Calhoun explains that the T-shirts were an attempt to make this sense of unity visible. “First and foremost, it’s been about building that [athletic] community internally,” she told The Daily Pennsylvanian.

“[It’s that] they’re not a men’s lacrosse team, a women’s basketball team, a rowing team, that they’re part of the division of recreation and intercollegiate athletics. That they need to act as one community and support one another,” Calhoun said.

The first step, Calhoun explained during Penn’s first ever all-athlete kick-off picnic on Sept. 22, is to get to know members of the athletic community outside of just the sport in which you compete. Calhoun didn’t waste any time getting started with this measure: during the picnic, athletes were instructed not to sit with other members of their team so that they could get to know other athletes.

While the picnic was a galvanizing start, this athletic community will not form overnight from a few more Facebook friends. Calhoun wants athletes to make the time to attend fellow athletes’ competitions — and to do it for free. This year, for the first time, student athletes will not have to pay admission to men’s basketball games at the Palestra. This was done in hopes of reviving the passionate Quakers fan base that once thrived in the “Cathedral of Basketball.”

But she did not stop there. Calhoun also stressed to athletes a sense of accountability; if they want to be a part of a vibrant athletic community in University City, then they need to help make it.

“If we’re going to grow attendance at all sports, then [athletes] are personally responsible for helping grow attendance,” she said.

“If it’s inviting their classmates, their residence hallmates, their faculty, they need to be engaging in those conversations, getting information out about their sporting events and being personally accountable to trying to help bring people in. We all know that people have a better chance of wanting to go if they feel like they’re invited or they feel like they know people that they’re watching play.”

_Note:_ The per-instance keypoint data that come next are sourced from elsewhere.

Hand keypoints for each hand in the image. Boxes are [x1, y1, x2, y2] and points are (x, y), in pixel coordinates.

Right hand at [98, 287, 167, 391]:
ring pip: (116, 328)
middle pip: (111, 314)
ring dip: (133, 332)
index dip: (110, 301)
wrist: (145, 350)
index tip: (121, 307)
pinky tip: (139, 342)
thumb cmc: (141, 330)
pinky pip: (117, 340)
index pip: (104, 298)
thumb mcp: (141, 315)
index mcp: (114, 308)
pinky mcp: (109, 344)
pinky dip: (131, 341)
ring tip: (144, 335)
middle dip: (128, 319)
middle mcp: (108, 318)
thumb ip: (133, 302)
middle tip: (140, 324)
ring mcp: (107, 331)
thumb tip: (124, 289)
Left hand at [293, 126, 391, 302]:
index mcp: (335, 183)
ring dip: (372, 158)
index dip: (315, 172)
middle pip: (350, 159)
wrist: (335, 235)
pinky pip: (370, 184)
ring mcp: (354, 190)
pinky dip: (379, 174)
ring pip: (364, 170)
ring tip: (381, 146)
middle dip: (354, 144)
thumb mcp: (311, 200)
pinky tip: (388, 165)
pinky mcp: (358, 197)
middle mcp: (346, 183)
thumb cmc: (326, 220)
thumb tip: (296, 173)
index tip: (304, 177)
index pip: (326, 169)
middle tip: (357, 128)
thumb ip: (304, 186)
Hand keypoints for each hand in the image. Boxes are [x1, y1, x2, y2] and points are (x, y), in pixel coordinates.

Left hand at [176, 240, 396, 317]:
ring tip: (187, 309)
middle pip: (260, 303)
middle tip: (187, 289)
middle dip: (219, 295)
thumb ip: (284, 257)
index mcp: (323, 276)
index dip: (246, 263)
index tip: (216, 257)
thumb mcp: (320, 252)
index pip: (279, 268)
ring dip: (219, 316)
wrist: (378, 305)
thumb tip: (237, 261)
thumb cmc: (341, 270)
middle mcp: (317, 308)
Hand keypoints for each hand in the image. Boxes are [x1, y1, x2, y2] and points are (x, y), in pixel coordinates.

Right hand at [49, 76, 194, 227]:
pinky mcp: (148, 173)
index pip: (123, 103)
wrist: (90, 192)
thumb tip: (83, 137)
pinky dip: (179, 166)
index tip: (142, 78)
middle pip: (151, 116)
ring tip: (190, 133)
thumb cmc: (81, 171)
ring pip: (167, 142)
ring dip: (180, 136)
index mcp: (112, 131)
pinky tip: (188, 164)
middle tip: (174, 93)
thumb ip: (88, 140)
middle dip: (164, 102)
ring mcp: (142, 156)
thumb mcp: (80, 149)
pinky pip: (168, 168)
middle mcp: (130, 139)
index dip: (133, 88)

Tied to this element of accountability is athletes’ behavior off the field. According to Calhoun, “for student athletes, just always making sure that they understand that there are privileges, but also responsibilities that come with the role.”

“One of those responsibilities is being high [in] character and good citizens. Because if they’re not, it’s an embarrassment to not only themselves and their family but also the team and the division if something goes wrong.”

Recently, quite a few things have gone wrong. The last calendar year has been one of bad press for the Penn athletics community in the Greater Philadelphia area. To name a few, the women’s lacrosse team got into trouble last spring for allegedly damaging a bar and behaving vulgarly in Center City. This fall, junior wide receiver Cam Countryman was charged with simple assault after an altercation with a fellow student-athlete.

“Unfortunately we’ve had our fair share of neighborhood disturbances,” said Calhoun. “I’ve had enough of that.”

Through these policies it is clear that Calhoun is on a mission to establish a tangible presence in the lives of student athletes on campus. Although the semester is just shy of the halfway mark, her plan is already flourishing.

As a student athlete myself, I can attest to the success of Calhoun’s four short months in office. Her policies have already had a greater impact (no pun intended) on my life than anything done by former athletic director Steve Bilsky during the 2013-2014 school year.

Perhaps it is still too early to pass definitive judgments on our new fearless leader. But so far, I’m a fan.